WHAT THE TASK REQUIRES: Retype each entry. Leave nothing out.

ENTRIES SHOWN:
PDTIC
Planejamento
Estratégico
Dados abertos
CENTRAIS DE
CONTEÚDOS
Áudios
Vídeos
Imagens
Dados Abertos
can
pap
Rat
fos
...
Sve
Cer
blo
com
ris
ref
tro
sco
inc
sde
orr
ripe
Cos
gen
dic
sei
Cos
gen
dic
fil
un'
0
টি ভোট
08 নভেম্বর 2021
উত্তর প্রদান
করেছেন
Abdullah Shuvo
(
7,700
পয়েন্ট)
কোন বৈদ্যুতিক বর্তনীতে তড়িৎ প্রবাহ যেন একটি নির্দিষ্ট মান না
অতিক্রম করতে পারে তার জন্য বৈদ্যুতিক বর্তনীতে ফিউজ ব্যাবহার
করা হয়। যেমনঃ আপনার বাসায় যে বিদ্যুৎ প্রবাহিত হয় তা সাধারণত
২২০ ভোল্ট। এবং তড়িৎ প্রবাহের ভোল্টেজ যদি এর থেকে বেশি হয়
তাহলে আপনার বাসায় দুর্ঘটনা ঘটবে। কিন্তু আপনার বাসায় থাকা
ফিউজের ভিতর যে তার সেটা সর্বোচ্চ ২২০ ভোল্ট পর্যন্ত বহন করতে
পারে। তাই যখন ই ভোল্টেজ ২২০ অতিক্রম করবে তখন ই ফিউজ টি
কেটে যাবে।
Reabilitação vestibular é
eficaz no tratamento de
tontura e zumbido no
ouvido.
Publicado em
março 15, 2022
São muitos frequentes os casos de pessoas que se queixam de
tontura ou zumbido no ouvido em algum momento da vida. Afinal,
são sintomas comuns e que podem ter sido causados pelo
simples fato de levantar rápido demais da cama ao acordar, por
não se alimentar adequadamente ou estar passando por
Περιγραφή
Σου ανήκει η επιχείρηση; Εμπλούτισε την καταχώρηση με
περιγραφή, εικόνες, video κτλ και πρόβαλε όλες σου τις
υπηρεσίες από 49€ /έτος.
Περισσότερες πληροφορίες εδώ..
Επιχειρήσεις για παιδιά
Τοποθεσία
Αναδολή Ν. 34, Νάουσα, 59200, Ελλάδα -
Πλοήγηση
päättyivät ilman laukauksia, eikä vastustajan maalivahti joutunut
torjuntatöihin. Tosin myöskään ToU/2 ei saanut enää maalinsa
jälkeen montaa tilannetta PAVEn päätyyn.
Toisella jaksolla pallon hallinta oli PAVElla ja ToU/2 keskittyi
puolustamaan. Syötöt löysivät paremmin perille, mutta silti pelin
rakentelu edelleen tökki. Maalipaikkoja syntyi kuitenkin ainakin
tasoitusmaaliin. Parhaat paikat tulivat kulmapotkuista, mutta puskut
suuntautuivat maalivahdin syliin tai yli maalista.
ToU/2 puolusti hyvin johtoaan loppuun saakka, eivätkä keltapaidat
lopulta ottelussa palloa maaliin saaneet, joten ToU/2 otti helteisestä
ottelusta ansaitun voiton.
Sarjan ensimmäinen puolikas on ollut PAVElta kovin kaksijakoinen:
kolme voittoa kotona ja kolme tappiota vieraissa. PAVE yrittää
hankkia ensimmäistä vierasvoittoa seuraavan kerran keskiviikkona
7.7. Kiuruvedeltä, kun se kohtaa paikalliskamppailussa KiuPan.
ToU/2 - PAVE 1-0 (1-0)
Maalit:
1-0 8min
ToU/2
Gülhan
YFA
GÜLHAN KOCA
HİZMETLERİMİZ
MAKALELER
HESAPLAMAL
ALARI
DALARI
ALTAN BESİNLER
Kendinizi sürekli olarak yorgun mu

ANSWER TO THIS PROBLEM:
PDTIC
Planejamento
Estratégico
Dados abertos
CENTRAIS DE
CONTEÚDOS
Áudios
Vídeos
Imagens
Dados Abertos
can
pap
Rat
fos
...
Sve
Cer
blo
com
ris
ref
tro
sco
inc
sde
orr
ripe
Cos
gen
dic
sei
Cos
gen
dic
fil
un'
0
টি ভোট
08 নভেম্বর 2021
উত্তর প্রদান
করেছেন
Abdullah Shuvo
(
7,700
পয়েন্ট)
কোন বৈদ্যুতিক বর্তনীতে তড়িৎ প্রবাহ যেন একটি নির্দিষ্ট মান না
অতিক্রম করতে পারে তার জন্য বৈদ্যুতিক বর্তনীতে ফিউজ ব্যাবহার
করা হয়। যেমনঃ আপনার বাসায় যে বিদ্যুৎ প্রবাহিত হয় তা সাধারণত
২২০ ভোল্ট। এবং তড়িৎ প্রবাহের ভোল্টেজ যদি এর থেকে বেশি হয়
তাহলে আপনার বাসায় দুর্ঘটনা ঘটবে। কিন্তু আপনার বাসায় থাকা
ফিউজের ভিতর যে তার সেটা সর্বোচ্চ ২২০ ভোল্ট পর্যন্ত বহন করতে
পারে। তাই যখন ই ভোল্টেজ ২২০ অতিক্রম করবে তখন ই ফিউজ টি
কেটে যাবে।
Reabilitação vestibular é
eficaz no tratamento de
tontura e zumbido no
ouvido.
Publicado em
março 15, 2022
São muitos frequentes os casos de pessoas que se queixam de
tontura ou zumbido no ouvido em algum momento da vida. Afinal,
são sintomas comuns e que podem ter sido causados pelo
simples fato de levantar rápido demais da cama ao acordar, por
não se alimentar adequadamente ou estar passando por
Περιγραφή
Σου ανήκει η επιχείρηση; Εμπλούτισε την καταχώρηση με
περιγραφή, εικόνες, video κτλ και πρόβαλε όλες σου τις
υπηρεσίες από 49€ /έτος.
Περισσότερες πληροφορίες εδώ..
Επιχειρήσεις για παιδιά
Τοποθεσία
Αναδολή Ν. 34, Νάουσα, 59200, Ελλάδα -
Πλοήγηση
päättyivät ilman laukauksia, eikä vastustajan maalivahti joutunut
torjuntatöihin. Tosin myöskään ToU/2 ei saanut enää maalinsa
jälkeen montaa tilannetta PAVEn päätyyn.
Toisella jaksolla pallon hallinta oli PAVElla ja ToU/2 keskittyi
puolustamaan. Syötöt löysivät paremmin perille, mutta silti pelin
rakentelu edelleen tökki. Maalipaikkoja syntyi kuitenkin ainakin
tasoitusmaaliin. Parhaat paikat tulivat kulmapotkuista, mutta puskut
suuntautuivat maalivahdin syliin tai yli maalista.
ToU/2 puolusti hyvin johtoaan loppuun saakka, eivätkä keltapaidat
lopulta ottelussa palloa maaliin saaneet, joten ToU/2 otti helteisestä
ottelusta ansaitun voiton.
Sarjan ensimmäinen puolikas on ollut PAVElta kovin kaksijakoinen:
kolme voittoa kotona ja kolme tappiota vieraissa. PAVE yrittää
hankkia ensimmäistä vierasvoittoa seuraavan kerran keskiviikkona
7.7. Kiuruvedeltä, kun se kohtaa paikalliskamppailussa KiuPan.
ToU/2 - PAVE 1-0 (1-0)
Maalit:
1-0 8min
ToU/2
Gülhan
YFA
GÜLHAN KOCA
HİZMETLERİMİZ
MAKALELER
HESAPLAMAL
ALARI
DALARI
ALTAN BESİNLER
Kendinizi sürekli olarak yorgun mu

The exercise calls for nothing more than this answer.